My first tip is to listen to music. If you’re studying without music on a regular basis, I have no idea what is wrong with you. It is a freakish skill to be able to study intense subjects without some kind of noise in the background, and something that I am physically unable to do. Now, I know what you’re thinking, “Ben, I already listen to music while I study; I’m a normal human. This is a pretty crappy tip.” But here is what I will say to you, dear reader: you’re listening to the wrong music. If you ask people what they listen to while they study, I’d say many of them would say that they can’t study while listening to music with words, and I’d agree with them. But the heart of the matter here is that most music without words, i.e., classical music, is boring. It all sounds the same and will put me to sleep without even opening up a book.

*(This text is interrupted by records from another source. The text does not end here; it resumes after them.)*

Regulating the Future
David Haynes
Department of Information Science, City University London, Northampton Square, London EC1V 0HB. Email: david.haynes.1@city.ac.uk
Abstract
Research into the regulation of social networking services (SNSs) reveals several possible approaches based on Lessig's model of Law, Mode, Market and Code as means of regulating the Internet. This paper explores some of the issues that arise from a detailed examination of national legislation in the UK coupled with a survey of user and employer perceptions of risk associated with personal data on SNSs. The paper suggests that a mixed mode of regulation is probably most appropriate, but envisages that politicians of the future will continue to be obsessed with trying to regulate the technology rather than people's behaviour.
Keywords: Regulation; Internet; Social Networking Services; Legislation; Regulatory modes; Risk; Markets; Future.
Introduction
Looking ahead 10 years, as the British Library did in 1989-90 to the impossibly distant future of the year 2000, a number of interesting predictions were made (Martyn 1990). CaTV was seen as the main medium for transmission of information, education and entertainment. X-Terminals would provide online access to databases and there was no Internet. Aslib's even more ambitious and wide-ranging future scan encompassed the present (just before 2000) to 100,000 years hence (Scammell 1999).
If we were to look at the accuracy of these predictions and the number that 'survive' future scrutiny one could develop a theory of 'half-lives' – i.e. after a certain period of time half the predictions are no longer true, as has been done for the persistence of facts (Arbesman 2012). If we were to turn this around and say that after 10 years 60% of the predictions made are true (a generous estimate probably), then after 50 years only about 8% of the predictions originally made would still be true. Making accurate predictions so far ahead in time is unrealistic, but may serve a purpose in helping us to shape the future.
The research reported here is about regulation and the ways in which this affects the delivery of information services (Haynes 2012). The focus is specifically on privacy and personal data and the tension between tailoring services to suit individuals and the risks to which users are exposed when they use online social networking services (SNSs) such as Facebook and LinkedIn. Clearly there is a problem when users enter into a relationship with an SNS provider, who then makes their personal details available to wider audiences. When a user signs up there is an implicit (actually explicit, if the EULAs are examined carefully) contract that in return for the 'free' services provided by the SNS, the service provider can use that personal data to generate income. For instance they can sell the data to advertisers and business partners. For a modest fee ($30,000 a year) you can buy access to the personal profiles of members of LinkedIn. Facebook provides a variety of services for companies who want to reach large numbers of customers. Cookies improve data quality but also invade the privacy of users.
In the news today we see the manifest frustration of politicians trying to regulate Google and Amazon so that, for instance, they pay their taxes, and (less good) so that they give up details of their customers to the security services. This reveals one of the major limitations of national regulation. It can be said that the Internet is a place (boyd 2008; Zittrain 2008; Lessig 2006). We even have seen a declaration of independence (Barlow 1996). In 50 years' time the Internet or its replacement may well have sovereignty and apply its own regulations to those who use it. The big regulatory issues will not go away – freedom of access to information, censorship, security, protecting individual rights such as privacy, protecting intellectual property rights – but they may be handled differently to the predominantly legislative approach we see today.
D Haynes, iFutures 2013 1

The solution to this problem lies in movie soundtracks from movies that you love. I personally have a huge Spotify playlist full of awesome movie soundtrack songs that keep me energized and ready to take on homework, aptly titled “Epic Music for Feeling Epic.” Now, while you can absolutely look up movie soundtrack playlists on Spotify or Apple Music, I highly recommend making your own and seeing what you like. What gets me pumped up and ready to make a Quizlet could be completely different than what gets you ready to read some PowerPoints.
The second thing that I do when I am really not feeling in the most studious of moods is essentially play pretend. This kind of melds nicely with the last point, but if a song from the “Indiana Jones” movies comes on and I’m doing some kind of research, I can’t help but feel like I’m uncovering some kind of ancient civilization that no living soul has seen for hundreds of years. Throw in my replica Indiana Jones fedora, and you’ll have an awkward conversation with your roommate when he comes home and sees you studying gross anatomy while “The Map Room: Dawn” plays in the background.
Granted, you don’t have to go as far as me, but if there is anything that you can do to put yourself in a mindset that makes the work seem like less of a chore, do it! With the amount of studying that is required of us, we have to make it a little bit more tolerable. Doing these couple of things helps me out boatloads in the long run, and I hope that they can help you or give you some ideas for how you can make studying a more enjoyable part of your life.
Good luck on exams, everyone. I’m sure going to need it.